The late Dr. Gordon H. Clark showed that rather than getting our theology from dead dogs - Neo-orthodox or otherwise - we must listen to the voice of God speaking in Scripture alone.
See wwwDOTtrinitylecturesDOTorg/product_info.php?cPath=21&products_id=96
Hugh
I don't get my theology from dead dogs. I consider Barth a heretic. In fact, if you read the quote, Barth sides AGAINST the Reformed view and FOR the modern view. But the point of the quote is that EVEN Barth saw that it is an either/or, not some stupid via media between Rome and Geneva and other such nonsense.
I'm not afraid to engage modern liberalism or read what they say. I do so, however, from within my own neo-fundamentalist, reformed, protestant and confessional position.
What I found interesting about this book is that I was wrong about Barth. I thought Barth did not understand Reformed theology or the Protestant Reformation. In fact, in this book, Barth over and over demonstrates that he DOES understand the Gospel and the Reformed theology of the 16th century. Unfortunately, Barth over and over again sides with semi-pelagianism and modernism. So much for so-called "neo-orthodoxy."

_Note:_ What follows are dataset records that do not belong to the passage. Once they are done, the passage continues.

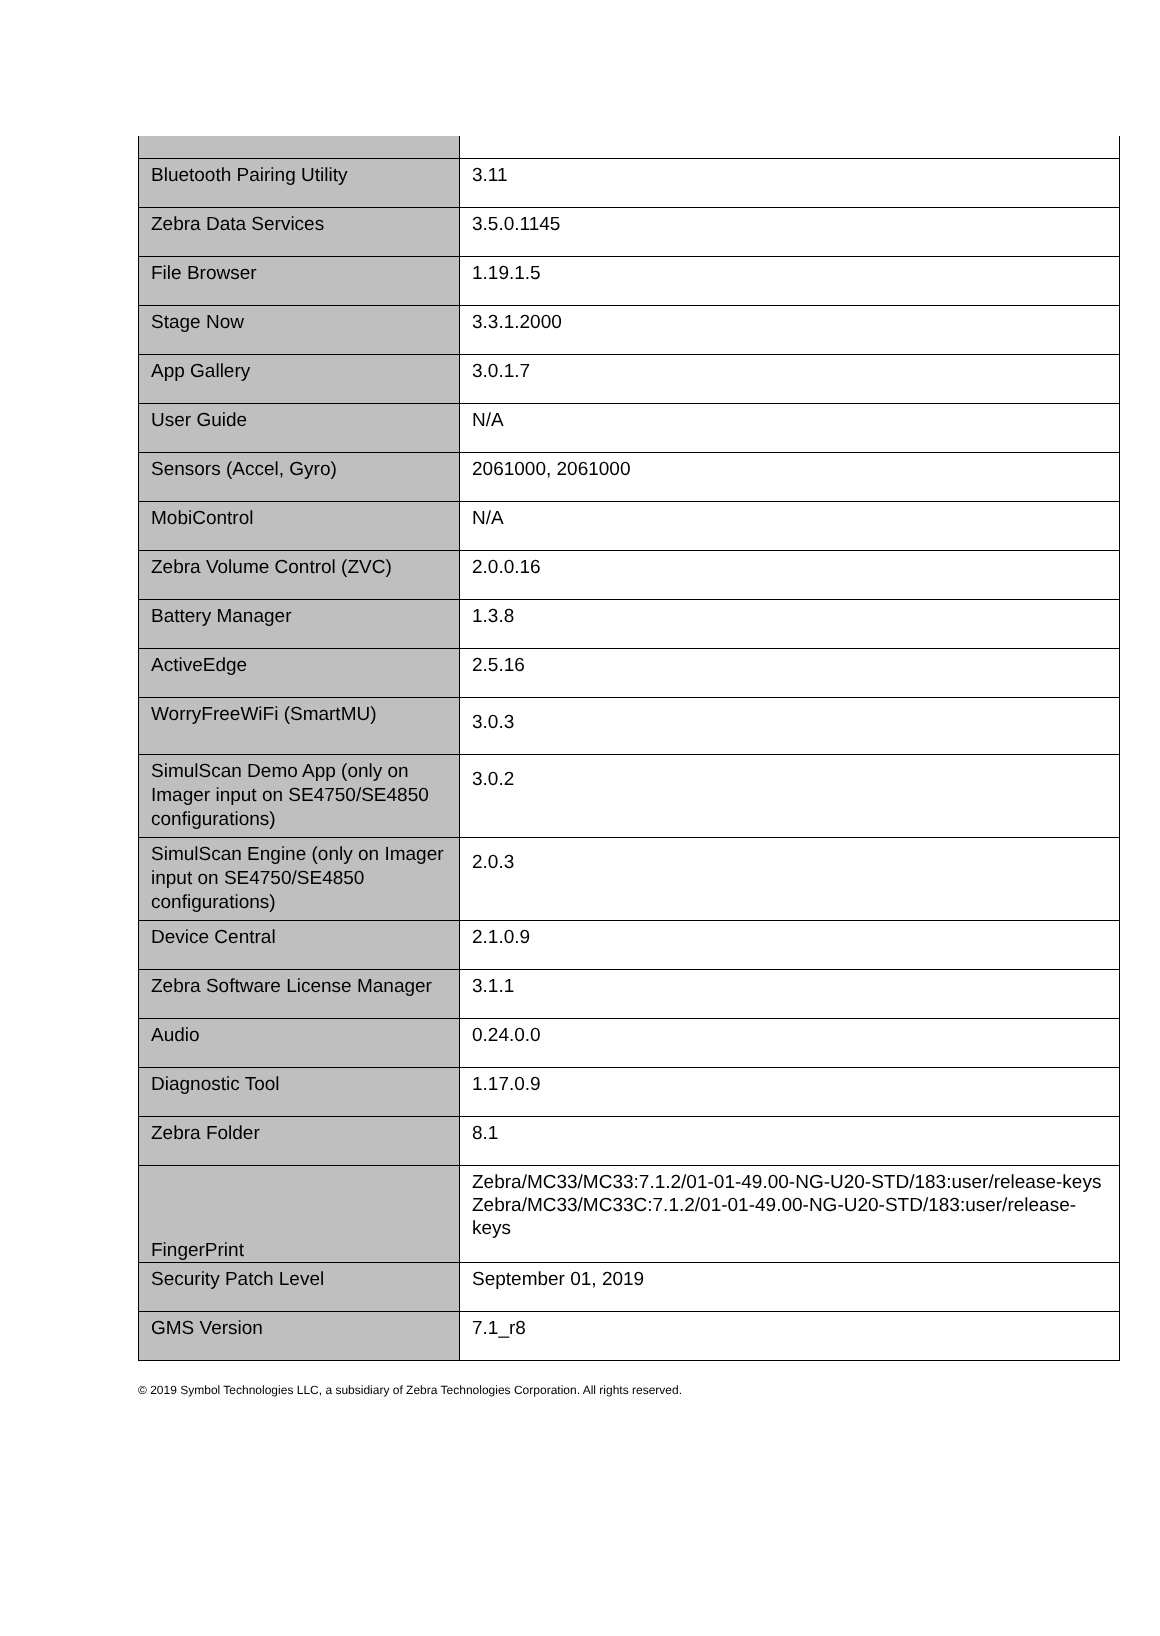| Bluetooth Pairing Utility | 3.11 |
| Zebra Data Services | 3.5.0.1145 |
| File Browser | 1.19.1.5 |
| Stage Now | 3.3.1.2000 |
| App Gallery | 3.0.1.7 |
| User Guide | N/A |
| Sensors (Accel, Gyro) | 2061000, 2061000 |
| MobiControl | N/A |
| Zebra Volume Control (ZVC) | 2.0.0.16 |
| Battery Manager | 1.3.8 |
| ActiveEdge | 2.5.16 |
| WorryFreeWiFi (SmartMU) | 3.0.3 |
| SimulScan Demo App (only on Imager input on SE4750/SE4850 configurations) | 3.0.2 |
| SimulScan Engine (only on Imager input on SE4750/SE4850 configurations) | 2.0.3 |
| Device Central | 2.1.0.9 |
| Zebra Software License Manager | 3.1.1 |
| Audio | 0.24.0.0 |
| Diagnostic Tool | 1.17.0.9 |
| Zebra Folder | 8.1 |
| FingerPrint | Zebra/MC33/MC33:7.1.2/01-01-49.00-NG-U20-STD/183:user/release-keys Zebra/MC33/MC33C:7.1.2/01-01-49.00-NG-U20-STD/183:user/release-keys |
| Security Patch Level | September 01, 2019 |
| GMS Version | 7.1_r8 |
© 2019 Symbol Technologies LLC, a subsidiary of Zebra Technologies Corporation. All rights reserved.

For a critique of Barth's theology from a Clarkian perspective see Karl Barth, by John W. Robbins.
By his own admission, Barth should have become a Roman Catholic if we follow his logic in this quote. Of course, Barth was not going to do that. He was not going to submit to Scripture, a confession, or to God.
Charlie, this was a good post. It clarifies a lot of issues. I also see Barth as a major heretic--although I would also say that if the Reformed were wrong, we do indeed have to go back to either the Vatican or the Faner with many an apology.
I think that one key to the debate, though, is that men like Episcopius, Grotius, and Uytenbogaert were indeed cultured, highly civilized men who cut a fine figure against the sons of peasants and petty merchants who sided with Gomarus. People are impressed by the outside all the time.
Another key is the idea that somehow the moral law is above God. Grotius held that there is a law of right "which even God himself cannot change"--and this, perhaps, contains the seeds of the anti-Christian enlightenment, in which God became at best the senior citizen of the cosmos. Against this, James Dalrymple of Stair held that the supremacy of law derives ultimately from the moral character of God (Early on in _Institutions of the Laws of Scotland_).
Thanks for your remarks, Kepha. I should have said that Barth openly rejected the Reformation and sided with the Romans. Implicit in this remark is the idea that Arminianism has more in common with Rome than with Geneva or Wittenberg!